**What you need to do:** Produce an exact copy of the lines from the line containing "text_box [363, 275, 580, 1098]" through the last line of the listing below, both ends included, and nothing else.

**Data for analysis:**

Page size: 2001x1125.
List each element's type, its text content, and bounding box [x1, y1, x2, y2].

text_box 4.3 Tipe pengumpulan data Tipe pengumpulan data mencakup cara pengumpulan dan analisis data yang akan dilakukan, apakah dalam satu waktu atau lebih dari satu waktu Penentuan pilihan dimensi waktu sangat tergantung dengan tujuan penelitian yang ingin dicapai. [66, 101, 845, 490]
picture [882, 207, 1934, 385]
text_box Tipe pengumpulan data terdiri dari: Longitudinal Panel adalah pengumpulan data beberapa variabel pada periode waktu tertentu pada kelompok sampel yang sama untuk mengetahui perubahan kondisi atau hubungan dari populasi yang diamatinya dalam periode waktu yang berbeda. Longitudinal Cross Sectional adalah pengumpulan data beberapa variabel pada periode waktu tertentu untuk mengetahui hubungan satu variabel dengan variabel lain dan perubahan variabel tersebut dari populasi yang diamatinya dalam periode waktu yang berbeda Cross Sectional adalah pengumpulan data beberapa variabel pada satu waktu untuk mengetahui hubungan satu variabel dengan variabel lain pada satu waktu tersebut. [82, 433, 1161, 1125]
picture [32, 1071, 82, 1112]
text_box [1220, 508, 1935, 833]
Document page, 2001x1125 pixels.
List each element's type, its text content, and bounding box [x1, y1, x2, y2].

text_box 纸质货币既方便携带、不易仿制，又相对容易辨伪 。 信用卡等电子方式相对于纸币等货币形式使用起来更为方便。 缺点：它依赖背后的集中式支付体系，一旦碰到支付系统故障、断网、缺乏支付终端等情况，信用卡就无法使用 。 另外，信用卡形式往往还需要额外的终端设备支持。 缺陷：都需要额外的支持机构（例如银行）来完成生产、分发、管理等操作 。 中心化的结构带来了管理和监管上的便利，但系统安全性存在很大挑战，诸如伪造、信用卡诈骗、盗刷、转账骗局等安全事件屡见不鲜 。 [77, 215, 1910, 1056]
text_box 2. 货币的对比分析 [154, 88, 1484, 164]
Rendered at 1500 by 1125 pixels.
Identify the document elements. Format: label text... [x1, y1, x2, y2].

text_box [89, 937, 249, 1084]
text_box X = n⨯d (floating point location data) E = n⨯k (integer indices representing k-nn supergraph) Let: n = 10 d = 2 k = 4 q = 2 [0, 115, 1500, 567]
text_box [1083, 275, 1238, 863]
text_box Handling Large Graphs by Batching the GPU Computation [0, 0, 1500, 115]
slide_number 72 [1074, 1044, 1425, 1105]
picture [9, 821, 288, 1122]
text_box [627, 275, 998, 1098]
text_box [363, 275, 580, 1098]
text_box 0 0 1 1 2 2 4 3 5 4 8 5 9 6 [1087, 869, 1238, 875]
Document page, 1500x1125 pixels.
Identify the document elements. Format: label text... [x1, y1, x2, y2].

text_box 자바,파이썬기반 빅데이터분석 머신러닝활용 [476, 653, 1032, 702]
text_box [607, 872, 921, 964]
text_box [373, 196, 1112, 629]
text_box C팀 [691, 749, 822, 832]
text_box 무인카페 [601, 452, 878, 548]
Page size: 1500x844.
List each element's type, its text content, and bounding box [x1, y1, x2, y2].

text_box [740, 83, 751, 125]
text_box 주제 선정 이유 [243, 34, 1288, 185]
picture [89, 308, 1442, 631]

**Solution to the exercise:**
text_box [363, 275, 580, 1098]
text_box 0 0 1 1 2 2 4 3 5 4 8 5 9 6 [1087, 869, 1238, 875]
Document page, 1500x1125 pixels.
Identify the document elements. Format: label text... [x1, y1, x2, y2].

text_box 자바,파이썬기반 빅데이터분석 머신러닝활용 [476, 653, 1032, 702]
text_box [607, 872, 921, 964]
text_box [373, 196, 1112, 629]
text_box C팀 [691, 749, 822, 832]
text_box 무인카페 [601, 452, 878, 548]
Page size: 1500x844.
List each element's type, its text content, and bounding box [x1, y1, x2, y2].

text_box [740, 83, 751, 125]
text_box 주제 선정 이유 [243, 34, 1288, 185]
picture [89, 308, 1442, 631]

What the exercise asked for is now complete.